## What you should do
Filter the entries and keep only the lines where the string "SUMMER" appears.

== == ==

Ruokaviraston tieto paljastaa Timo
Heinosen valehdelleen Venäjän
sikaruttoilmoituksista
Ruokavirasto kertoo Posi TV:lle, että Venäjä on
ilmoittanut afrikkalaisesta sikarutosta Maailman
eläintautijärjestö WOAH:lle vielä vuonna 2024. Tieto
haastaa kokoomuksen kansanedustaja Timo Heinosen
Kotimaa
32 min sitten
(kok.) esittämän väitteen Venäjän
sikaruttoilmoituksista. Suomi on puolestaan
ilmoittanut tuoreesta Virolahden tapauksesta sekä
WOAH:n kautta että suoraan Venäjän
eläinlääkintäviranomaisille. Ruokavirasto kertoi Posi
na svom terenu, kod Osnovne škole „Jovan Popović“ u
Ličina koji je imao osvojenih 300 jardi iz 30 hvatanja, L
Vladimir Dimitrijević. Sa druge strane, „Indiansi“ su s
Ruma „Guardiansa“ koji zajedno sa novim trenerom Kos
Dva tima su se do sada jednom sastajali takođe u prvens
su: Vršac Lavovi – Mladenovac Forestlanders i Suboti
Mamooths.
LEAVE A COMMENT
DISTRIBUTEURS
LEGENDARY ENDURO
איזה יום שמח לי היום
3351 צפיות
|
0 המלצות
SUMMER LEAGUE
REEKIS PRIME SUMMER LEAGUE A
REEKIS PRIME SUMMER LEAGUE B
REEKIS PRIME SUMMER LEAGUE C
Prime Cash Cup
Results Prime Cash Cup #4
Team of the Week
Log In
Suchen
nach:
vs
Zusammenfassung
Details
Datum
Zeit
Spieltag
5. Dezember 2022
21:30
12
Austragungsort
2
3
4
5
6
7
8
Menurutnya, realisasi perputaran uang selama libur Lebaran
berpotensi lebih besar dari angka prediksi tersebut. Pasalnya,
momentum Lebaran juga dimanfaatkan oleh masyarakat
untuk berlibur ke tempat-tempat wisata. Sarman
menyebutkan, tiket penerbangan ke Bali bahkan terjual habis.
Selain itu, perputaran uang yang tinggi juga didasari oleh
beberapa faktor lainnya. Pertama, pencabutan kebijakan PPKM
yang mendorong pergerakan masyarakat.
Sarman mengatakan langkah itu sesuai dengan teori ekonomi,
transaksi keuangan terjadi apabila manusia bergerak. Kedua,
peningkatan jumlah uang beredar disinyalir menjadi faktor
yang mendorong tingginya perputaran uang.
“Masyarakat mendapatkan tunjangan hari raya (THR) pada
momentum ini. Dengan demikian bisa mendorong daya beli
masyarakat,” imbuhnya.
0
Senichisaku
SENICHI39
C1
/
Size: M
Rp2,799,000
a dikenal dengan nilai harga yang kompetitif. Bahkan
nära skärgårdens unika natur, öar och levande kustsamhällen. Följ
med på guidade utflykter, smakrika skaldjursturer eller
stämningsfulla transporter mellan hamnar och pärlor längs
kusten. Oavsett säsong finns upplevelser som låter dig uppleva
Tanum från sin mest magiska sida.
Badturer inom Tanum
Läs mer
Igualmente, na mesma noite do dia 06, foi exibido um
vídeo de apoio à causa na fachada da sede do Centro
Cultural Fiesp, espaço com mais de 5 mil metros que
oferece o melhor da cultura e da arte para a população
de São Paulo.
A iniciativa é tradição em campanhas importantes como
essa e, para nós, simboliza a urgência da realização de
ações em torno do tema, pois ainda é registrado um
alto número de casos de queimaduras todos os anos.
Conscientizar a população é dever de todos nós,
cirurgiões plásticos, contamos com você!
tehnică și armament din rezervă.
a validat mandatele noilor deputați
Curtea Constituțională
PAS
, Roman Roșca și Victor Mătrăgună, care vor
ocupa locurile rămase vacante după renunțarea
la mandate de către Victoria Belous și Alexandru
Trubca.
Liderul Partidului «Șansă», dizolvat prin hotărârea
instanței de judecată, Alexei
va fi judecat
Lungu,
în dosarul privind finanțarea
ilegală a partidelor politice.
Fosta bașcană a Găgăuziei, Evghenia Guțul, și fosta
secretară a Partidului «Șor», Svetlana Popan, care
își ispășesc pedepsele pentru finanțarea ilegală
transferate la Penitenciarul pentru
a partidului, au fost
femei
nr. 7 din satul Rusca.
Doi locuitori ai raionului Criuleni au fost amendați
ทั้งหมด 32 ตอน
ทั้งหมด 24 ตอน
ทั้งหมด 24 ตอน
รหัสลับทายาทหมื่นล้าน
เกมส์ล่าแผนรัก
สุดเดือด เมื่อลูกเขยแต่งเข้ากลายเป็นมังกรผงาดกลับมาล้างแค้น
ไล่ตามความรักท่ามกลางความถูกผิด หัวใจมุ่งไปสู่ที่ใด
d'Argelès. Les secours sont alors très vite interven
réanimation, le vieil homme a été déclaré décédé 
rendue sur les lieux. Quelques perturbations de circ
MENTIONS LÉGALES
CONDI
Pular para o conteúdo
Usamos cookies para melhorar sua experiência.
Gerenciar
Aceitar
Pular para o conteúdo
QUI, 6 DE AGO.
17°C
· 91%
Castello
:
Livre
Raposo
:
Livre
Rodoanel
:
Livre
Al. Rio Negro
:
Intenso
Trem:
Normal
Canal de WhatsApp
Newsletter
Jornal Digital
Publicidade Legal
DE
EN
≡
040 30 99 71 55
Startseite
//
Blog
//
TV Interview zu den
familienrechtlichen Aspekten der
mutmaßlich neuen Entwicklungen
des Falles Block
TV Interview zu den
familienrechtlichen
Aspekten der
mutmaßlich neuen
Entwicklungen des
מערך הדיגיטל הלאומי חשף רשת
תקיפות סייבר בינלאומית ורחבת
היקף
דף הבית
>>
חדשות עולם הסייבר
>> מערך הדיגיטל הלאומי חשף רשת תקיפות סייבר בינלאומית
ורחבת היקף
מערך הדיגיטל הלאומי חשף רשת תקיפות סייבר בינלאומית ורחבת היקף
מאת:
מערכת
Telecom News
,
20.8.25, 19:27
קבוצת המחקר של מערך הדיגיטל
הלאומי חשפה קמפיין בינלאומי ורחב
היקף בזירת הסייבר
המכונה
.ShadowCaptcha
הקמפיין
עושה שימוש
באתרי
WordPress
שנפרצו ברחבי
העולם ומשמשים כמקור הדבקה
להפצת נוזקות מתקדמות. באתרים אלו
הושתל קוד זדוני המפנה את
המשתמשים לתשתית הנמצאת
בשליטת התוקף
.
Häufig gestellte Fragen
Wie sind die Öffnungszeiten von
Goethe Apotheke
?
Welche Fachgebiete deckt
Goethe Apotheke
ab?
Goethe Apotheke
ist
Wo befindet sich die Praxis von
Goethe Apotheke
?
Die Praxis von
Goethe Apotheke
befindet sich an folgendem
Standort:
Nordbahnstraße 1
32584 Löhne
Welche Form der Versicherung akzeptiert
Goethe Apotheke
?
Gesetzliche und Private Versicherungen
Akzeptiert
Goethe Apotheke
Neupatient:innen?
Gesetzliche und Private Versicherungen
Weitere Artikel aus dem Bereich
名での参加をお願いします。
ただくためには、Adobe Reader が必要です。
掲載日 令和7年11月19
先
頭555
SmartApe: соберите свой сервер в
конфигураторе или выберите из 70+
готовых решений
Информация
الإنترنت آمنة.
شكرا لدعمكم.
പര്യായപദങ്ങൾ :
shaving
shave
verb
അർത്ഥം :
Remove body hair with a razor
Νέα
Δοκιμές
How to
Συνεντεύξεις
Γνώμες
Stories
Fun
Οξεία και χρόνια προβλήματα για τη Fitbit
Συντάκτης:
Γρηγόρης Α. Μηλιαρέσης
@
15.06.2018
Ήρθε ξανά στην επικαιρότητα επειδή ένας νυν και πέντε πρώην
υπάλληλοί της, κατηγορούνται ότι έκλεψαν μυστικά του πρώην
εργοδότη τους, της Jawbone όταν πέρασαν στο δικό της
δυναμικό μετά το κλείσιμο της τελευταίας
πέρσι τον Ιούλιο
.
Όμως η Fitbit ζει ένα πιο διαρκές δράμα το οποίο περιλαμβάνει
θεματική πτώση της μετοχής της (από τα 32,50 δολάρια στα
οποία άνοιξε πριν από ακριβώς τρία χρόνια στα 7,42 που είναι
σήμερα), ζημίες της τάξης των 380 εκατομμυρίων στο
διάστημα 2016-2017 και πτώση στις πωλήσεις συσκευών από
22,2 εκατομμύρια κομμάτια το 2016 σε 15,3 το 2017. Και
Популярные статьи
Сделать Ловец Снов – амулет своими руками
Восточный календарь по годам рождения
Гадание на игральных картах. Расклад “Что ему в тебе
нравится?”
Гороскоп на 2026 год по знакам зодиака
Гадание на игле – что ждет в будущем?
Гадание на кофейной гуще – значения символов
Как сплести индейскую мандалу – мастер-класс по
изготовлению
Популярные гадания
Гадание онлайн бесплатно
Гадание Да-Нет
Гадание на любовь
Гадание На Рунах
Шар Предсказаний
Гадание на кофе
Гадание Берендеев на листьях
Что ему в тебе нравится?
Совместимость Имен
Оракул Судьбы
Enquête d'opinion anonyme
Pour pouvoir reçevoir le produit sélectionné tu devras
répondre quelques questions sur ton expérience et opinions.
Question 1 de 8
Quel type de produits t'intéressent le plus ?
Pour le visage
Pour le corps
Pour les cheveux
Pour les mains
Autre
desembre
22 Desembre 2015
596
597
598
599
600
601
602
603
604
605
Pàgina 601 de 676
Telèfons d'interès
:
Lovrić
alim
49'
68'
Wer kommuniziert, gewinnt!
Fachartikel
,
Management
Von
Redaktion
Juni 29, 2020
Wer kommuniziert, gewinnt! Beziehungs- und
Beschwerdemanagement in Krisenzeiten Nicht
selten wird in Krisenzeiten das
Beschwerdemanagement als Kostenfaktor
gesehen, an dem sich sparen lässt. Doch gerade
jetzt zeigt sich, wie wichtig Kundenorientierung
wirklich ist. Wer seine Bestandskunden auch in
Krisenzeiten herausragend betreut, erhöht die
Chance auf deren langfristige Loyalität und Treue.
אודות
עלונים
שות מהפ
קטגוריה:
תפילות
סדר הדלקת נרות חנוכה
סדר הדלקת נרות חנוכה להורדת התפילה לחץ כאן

== == ==

## Written reply
SUMMER LEAGUE
REEKIS PRIME SUMMER LEAGUE A
REEKIS PRIME SUMMER LEAGUE B
REEKIS PRIME SUMMER LEAGUE C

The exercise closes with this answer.